In the third of a three-part special (part one and part two here) on the fate of famous people’s bodies after death, today’s post looks five bodies that have been preserved for posterity. Enjoy all the waxy goodness. Or badness. Either way – its a quintet of shiny corpses.
With his distinct bald head, moustache and goatee, Lenin is perhaps the most famous corpse kept on permanent display. He never wanted it to be this way – his wife reported that he wanted to be buried alongside his mother in St. Petersburg.
Instead, the Communist elite renamed St. Petersburg to Leningrad and had his body prepared for display in Moscow. No-one was certain over the best way to preserve his remains and equipment for cryogenically freezing the dead leader was procured. In the end, a presumably terrified Professor Alexei Ivanovich Abrikosov was brought in embalm the corpse.
As techniques improved, it became clear that the preserved body of Lenin could be kept on permanent display. A suitably grand and sober mausoleum was built within the walls of the Kremlin, and since then millions of Russians and international visitors have quietly filed past the ghostly back-lit remains.
Lenin briefly had a companion in the form of Joseph Stalin, whose embalmed body was placed next to Lenin between 1953 and 1961. De-Stalinization resulted in the dictator’s corpse being buried in the Kremlin Wall Necropolis. Russia’s governing party is now questioning whether Lenin’s body should finally be buried.

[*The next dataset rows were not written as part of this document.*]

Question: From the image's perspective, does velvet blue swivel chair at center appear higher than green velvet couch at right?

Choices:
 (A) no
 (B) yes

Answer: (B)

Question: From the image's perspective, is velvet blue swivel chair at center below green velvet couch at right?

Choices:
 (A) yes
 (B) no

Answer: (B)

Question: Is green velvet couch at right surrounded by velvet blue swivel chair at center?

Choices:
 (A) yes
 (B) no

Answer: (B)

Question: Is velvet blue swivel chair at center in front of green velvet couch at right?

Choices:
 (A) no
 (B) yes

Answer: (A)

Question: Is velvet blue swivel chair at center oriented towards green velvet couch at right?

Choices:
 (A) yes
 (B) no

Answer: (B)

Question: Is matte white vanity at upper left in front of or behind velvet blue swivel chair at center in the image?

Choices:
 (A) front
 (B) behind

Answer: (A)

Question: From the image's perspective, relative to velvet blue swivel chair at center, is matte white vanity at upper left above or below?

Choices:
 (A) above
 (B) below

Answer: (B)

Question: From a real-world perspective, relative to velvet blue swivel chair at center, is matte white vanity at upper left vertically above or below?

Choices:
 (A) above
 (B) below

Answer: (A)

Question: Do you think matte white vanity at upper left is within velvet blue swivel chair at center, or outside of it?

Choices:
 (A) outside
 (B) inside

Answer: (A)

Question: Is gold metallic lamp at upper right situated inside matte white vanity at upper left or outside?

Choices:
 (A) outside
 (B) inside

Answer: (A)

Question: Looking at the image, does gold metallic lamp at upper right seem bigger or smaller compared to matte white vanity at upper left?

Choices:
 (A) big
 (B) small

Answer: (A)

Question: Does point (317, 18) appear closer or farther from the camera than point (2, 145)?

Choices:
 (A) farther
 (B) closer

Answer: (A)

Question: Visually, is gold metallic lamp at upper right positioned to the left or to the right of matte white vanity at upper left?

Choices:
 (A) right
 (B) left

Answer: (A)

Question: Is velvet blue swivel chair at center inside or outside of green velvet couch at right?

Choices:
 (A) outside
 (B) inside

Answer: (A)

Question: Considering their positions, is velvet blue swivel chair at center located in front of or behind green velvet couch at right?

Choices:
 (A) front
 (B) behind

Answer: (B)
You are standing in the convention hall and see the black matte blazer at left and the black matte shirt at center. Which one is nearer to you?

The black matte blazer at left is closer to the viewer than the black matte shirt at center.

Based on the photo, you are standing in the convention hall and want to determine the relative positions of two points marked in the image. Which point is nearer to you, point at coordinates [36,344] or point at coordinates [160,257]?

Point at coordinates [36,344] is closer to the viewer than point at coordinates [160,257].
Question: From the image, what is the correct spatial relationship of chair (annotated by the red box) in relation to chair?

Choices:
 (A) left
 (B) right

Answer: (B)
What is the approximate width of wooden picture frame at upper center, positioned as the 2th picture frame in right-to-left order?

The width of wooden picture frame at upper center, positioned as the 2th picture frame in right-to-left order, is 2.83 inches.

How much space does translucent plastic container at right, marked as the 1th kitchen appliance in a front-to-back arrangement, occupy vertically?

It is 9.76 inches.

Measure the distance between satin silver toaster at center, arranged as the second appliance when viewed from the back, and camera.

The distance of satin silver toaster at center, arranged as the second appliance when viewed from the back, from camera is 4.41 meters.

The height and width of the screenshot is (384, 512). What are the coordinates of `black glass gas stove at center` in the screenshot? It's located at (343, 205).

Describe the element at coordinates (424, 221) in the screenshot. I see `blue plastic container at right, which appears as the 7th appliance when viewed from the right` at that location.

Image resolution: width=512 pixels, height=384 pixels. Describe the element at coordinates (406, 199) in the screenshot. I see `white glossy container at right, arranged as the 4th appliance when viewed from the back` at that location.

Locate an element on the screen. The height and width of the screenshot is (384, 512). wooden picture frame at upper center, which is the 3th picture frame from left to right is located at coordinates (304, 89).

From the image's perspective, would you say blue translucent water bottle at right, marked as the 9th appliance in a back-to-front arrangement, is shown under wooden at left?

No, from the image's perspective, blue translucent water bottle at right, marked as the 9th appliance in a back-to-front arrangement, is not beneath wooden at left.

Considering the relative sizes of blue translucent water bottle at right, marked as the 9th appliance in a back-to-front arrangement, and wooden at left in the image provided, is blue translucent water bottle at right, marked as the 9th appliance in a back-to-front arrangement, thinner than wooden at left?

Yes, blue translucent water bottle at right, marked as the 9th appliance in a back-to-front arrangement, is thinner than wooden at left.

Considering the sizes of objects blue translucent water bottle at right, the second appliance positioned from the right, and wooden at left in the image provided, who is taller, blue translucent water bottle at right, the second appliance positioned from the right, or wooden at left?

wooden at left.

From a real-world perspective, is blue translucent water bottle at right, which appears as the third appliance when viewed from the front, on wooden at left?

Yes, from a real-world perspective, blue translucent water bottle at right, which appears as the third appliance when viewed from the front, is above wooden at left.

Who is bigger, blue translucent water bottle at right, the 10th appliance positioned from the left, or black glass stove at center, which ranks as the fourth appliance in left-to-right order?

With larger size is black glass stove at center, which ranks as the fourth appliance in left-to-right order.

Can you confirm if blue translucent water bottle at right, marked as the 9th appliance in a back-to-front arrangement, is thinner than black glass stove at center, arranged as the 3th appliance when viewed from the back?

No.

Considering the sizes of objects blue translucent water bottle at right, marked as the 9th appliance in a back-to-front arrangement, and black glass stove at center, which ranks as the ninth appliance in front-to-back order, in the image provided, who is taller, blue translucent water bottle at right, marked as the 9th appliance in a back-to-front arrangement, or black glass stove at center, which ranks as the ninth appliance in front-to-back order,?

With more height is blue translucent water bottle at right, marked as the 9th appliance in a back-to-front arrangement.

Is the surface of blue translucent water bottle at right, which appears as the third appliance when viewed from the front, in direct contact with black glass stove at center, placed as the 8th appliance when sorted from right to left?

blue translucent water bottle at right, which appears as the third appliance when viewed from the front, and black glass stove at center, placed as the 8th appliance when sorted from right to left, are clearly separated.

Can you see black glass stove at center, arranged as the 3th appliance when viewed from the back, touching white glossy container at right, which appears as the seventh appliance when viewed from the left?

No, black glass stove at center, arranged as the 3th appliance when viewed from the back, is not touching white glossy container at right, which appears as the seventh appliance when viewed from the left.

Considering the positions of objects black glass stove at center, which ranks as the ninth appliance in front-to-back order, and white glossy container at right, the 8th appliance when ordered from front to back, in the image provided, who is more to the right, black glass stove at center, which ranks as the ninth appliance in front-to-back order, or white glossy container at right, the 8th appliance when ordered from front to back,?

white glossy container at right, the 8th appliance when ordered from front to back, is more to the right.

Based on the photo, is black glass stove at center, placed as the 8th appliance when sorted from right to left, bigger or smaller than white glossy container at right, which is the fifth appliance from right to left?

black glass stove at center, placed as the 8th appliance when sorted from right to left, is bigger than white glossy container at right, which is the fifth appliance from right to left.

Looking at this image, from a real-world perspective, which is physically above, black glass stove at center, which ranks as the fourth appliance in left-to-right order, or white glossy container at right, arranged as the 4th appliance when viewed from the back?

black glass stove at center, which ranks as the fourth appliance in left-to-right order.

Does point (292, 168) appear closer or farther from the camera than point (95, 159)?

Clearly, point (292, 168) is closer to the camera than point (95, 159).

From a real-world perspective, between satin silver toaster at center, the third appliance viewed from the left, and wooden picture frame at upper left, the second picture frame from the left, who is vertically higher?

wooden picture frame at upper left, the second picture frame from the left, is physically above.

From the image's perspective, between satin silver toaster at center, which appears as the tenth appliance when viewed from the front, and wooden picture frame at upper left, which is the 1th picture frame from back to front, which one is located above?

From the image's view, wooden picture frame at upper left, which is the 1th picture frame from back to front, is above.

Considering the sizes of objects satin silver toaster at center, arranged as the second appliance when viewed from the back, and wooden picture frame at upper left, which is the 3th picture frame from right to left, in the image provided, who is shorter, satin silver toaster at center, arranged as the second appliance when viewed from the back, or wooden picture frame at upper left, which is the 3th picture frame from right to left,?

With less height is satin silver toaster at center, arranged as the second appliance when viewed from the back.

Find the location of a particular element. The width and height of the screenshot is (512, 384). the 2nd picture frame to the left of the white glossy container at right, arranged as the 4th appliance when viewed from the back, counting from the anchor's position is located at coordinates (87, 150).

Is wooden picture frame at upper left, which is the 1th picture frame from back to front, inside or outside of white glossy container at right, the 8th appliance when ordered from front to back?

Mao Zedong, Ho Chi Minh and the two Kims
Lenin’s preservation started a trend with communist leaders. As noted above, Stalin was embalmed and displayed before falling out of favour. The personality cults that grew up around Asia’s communist leaders ensured that they would continue to be venerated in death.
As with Lenin, Mao had shown no interest in being preserved and displayed. He was one of the first leaders to sign the “Proposal that all Central Leaders be Cremated after Death” in November 1956. This wish was not, however, politically expedient to the various factions seeking to use his body as a potent symbol.
Mao now lies preserved in a crystal coffin at the heart of the Chairman Mao Memorial Hall, itself in the centre of Tiananmen Square in Beijing. The funeral display is a testament to the organisational power of the Chinese state. Over 20 crystal coffins were provided by various factories and workshops from which one was judged the best.
Ho Chi Minh had similarly signalled his wish to be cremated, but was instead embalmed and displayed in the Ho Chi Minh Mausoleum in Hanoi. Ho’s wishes were far more poetic – he asked for his ashes to be scattered across hills in north, central and south Vietnam. He noted that cremation was: “more hygienic than burial and would also save land for agricultural purposes.”
No piece on communist mausoleums would be complete without mention of the Kumsusan Memorial Palace. North Korea’s curious hereditary communist state features a suffocatingly pervasive personality cult around the Kim Family. The Kumsusan Palace was once Kim Il-sung’s official residence, but was transformed into a mausoleum after his death by his son. The son, Kim Jong-il, has now joined him in the world’s largest communist leader’s mausoleum.
Preservation and public display is not the exclusive preserve of communists or even politicians. One of the most famous bodies available for viewing is that of the philosopher Jeremy Bentham. Unlike Lenin, Mao and Ho, Bentham’s will specifically provided for the unusual treatment of his remains.
His body was to be subject to a public anatomy lecture, and then displayed in a wooden cabinet called the ‘Auto-icon’. The Auto-icon now resides at University College London, an institution he was involved with. His story is taken up in verse by UCL’s college song:
“Then, lying on his deathbed, Jeremiah made a will: Said he “Preserve my body with the utmost of your skill, And place me in the library that all may see me still, A hundred years from now.”
Bentham can be seen sitting in the South Cloisters of UCL’s main college building in Bloomsbury. The Auto-icon was brought out for UCL’s centenary and sesquicentenary college committee meeting, were he was recorded in the official minutes as being “present but not voting’”.